## Your assignment
Please print out the entries below unchanged and skip the images.

Dataset entries
★ ★ ★
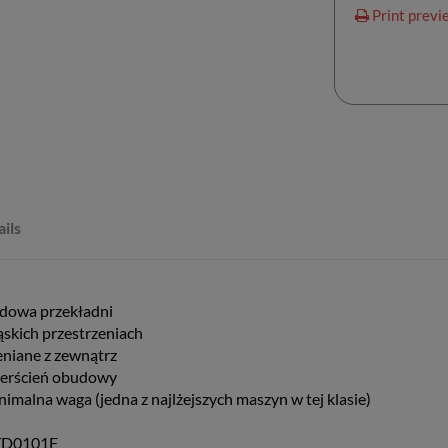
Print previ
ils
udowa przekładni
skich przestrzeniach
niane z zewnątrz
ierścień obudowy
nimalna waga (jedna z najlżejszych maszyn w tej klasie)
TD0101F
★ ★ ★
## Written response
Print previ
ils
udowa przekładni
skich przestrzeniach
niane z zewnątrz
ierścień obudowy
nimalna waga (jedna z najlżejszych maszyn w tej klasie)
TD0101F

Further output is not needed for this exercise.